PROBLEM: Return exactly the lines below, starting with the one that has "- **Enhanced User Interface:**" and going on through the one that has "- **Gather Feedback:**".

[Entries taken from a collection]
============

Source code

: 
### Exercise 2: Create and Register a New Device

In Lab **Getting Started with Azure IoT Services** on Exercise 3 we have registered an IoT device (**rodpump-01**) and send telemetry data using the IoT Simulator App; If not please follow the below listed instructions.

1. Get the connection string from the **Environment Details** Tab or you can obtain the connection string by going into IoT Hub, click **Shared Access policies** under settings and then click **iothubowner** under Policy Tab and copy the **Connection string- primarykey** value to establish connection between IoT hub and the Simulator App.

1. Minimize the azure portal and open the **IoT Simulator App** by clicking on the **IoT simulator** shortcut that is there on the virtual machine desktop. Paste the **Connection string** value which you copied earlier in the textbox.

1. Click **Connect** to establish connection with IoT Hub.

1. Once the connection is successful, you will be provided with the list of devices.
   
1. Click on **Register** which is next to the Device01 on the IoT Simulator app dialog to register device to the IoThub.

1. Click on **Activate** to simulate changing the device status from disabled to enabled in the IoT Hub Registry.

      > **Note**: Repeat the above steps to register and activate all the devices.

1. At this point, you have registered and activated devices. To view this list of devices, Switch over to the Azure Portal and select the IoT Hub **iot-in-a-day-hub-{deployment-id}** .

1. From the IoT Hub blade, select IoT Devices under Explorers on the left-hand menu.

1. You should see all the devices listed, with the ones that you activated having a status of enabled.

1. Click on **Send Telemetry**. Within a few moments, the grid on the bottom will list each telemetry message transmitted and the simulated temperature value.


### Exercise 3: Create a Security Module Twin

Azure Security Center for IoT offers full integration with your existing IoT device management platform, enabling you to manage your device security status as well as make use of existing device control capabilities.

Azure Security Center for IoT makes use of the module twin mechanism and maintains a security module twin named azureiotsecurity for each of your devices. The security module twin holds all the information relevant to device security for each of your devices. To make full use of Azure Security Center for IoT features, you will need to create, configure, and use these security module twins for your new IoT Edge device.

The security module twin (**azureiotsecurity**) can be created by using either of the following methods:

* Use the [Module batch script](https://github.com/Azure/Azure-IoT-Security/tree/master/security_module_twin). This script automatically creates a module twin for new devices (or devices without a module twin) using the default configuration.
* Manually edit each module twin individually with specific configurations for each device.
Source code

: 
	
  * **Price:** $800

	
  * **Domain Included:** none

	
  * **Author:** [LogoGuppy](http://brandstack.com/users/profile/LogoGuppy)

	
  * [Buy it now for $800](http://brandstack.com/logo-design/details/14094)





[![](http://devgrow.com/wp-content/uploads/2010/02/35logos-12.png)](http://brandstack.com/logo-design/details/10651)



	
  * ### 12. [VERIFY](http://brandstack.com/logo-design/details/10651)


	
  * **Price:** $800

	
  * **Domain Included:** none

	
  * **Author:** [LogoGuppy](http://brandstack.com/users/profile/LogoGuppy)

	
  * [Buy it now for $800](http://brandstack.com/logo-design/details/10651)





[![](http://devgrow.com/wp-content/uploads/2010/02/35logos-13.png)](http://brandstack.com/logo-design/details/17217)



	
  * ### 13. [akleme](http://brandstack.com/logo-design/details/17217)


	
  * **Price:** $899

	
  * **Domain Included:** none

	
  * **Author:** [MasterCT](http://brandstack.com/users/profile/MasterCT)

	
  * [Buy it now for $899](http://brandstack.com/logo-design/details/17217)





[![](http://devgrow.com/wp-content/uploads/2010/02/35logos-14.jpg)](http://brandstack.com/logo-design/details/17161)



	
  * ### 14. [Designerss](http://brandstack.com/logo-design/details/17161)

============

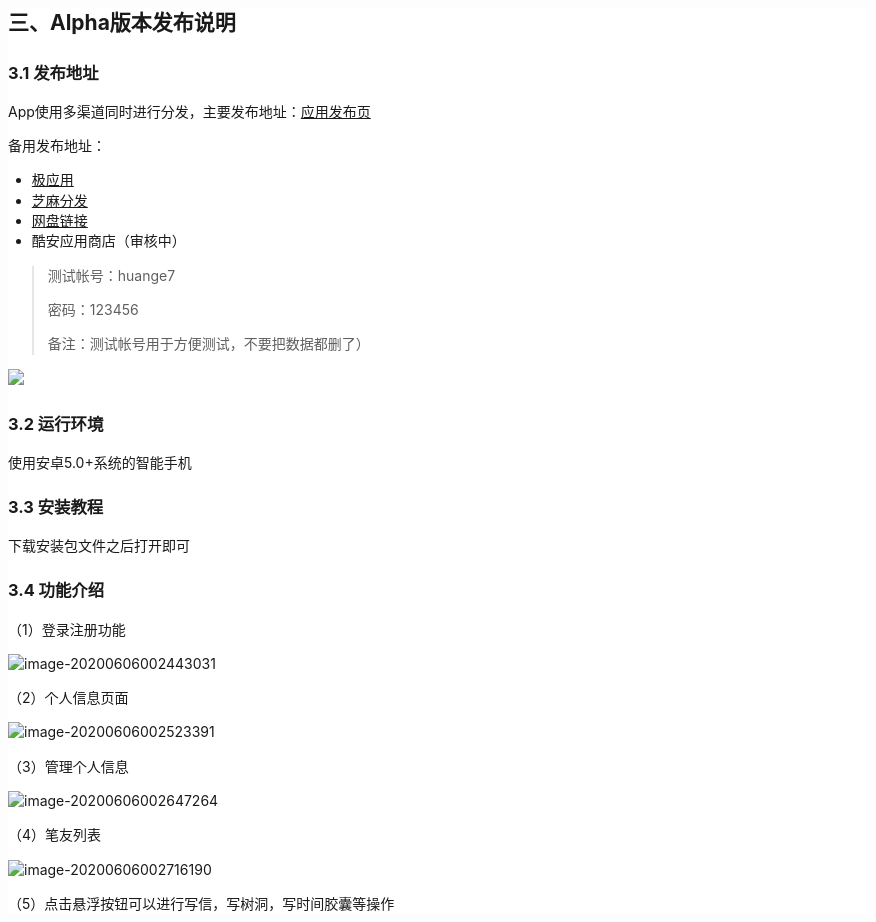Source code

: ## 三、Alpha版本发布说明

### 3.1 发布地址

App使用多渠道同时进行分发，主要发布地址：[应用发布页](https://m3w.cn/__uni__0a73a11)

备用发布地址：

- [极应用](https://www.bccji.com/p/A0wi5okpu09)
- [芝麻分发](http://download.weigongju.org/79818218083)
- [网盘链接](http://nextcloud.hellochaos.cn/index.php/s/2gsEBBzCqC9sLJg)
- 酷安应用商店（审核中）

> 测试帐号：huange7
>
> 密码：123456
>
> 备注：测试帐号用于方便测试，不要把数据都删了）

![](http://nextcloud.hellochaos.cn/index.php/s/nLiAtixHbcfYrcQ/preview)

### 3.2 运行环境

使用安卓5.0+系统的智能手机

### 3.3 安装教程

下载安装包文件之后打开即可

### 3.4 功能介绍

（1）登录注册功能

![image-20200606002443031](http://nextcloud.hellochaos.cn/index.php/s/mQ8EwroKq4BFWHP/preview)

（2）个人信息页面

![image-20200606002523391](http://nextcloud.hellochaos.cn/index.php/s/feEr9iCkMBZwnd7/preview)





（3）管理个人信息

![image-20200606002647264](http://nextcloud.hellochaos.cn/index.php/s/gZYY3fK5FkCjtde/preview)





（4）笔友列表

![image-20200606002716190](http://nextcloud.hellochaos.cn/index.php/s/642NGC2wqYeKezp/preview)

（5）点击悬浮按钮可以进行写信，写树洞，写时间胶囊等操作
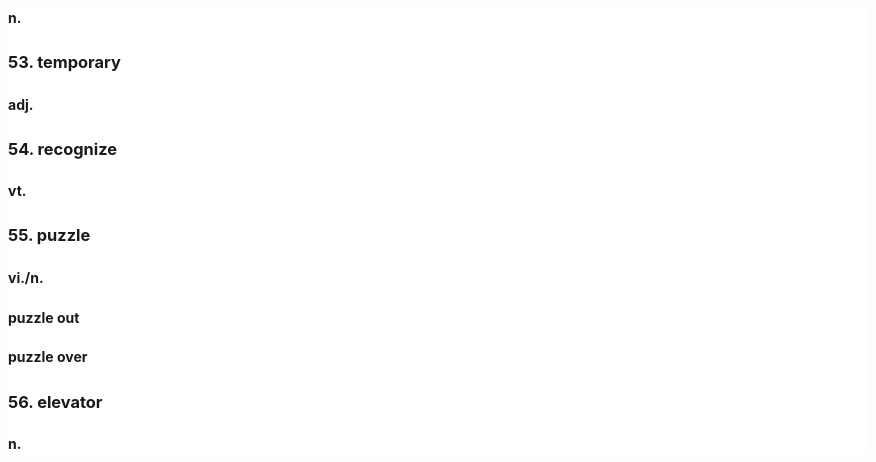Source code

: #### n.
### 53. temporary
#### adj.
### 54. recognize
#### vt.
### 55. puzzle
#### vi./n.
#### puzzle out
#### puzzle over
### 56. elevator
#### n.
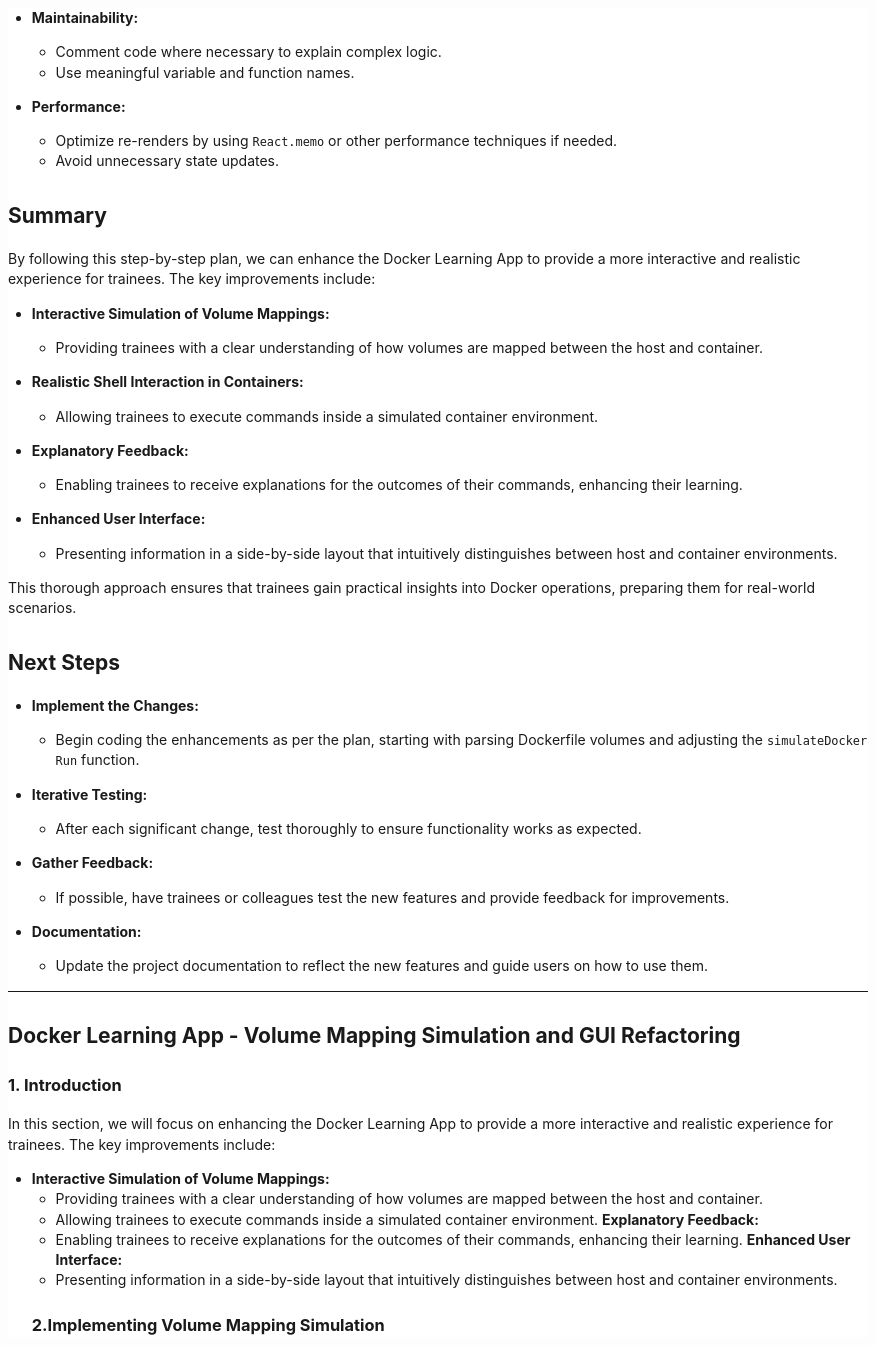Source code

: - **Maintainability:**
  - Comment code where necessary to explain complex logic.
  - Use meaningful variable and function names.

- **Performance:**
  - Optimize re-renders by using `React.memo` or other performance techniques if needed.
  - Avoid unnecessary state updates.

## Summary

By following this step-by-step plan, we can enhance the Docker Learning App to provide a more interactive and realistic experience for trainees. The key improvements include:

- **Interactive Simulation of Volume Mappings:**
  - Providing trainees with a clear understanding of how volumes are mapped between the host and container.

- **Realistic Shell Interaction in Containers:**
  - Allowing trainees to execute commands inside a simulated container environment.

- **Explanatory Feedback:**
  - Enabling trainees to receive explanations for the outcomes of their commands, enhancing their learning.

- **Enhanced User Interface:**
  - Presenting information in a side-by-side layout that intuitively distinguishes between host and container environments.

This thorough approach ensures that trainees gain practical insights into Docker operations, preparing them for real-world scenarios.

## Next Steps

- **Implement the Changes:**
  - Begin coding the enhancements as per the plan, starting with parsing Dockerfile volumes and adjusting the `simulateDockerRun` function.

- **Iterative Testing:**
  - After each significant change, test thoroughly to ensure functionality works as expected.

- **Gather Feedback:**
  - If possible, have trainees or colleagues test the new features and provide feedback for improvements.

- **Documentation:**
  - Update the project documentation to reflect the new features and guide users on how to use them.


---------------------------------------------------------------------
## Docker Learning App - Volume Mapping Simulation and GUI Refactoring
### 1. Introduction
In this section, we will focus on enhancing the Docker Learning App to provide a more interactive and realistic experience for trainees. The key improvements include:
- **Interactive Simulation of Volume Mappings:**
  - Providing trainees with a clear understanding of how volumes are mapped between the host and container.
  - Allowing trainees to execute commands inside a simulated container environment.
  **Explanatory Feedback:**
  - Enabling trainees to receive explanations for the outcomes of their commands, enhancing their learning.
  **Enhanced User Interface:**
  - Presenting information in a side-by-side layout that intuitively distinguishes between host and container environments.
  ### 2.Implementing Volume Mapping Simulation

============

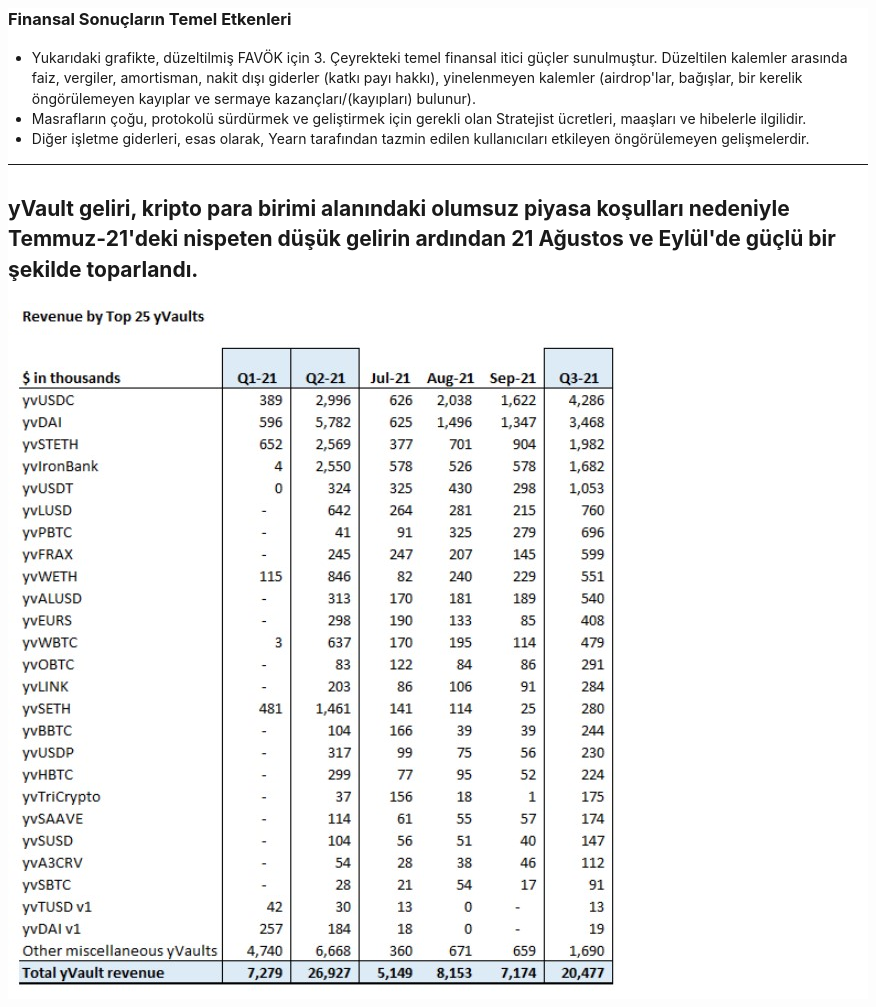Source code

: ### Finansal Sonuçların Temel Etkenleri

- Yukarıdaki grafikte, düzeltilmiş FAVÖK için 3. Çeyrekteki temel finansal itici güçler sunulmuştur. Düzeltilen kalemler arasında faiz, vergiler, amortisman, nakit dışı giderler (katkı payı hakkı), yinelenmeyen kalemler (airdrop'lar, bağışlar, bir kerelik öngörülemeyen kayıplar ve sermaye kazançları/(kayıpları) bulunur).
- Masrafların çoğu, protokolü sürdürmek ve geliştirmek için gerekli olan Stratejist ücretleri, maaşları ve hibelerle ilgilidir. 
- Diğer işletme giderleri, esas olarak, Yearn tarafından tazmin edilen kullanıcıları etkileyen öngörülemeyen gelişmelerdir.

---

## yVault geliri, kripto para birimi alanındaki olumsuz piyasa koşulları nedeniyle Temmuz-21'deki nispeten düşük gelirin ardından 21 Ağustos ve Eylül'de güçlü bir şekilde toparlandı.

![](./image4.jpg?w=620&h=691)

============

RESULT OF THE EXERCISE:
- **Enhanced User Interface:**
  - Presenting information in a side-by-side layout that intuitively distinguishes between host and container environments.

This thorough approach ensures that trainees gain practical insights into Docker operations, preparing them for real-world scenarios.

## Next Steps

- **Implement the Changes:**
  - Begin coding the enhancements as per the plan, starting with parsing Dockerfile volumes and adjusting the `simulateDockerRun` function.

- **Iterative Testing:**
  - After each significant change, test thoroughly to ensure functionality works as expected.

- **Gather Feedback:**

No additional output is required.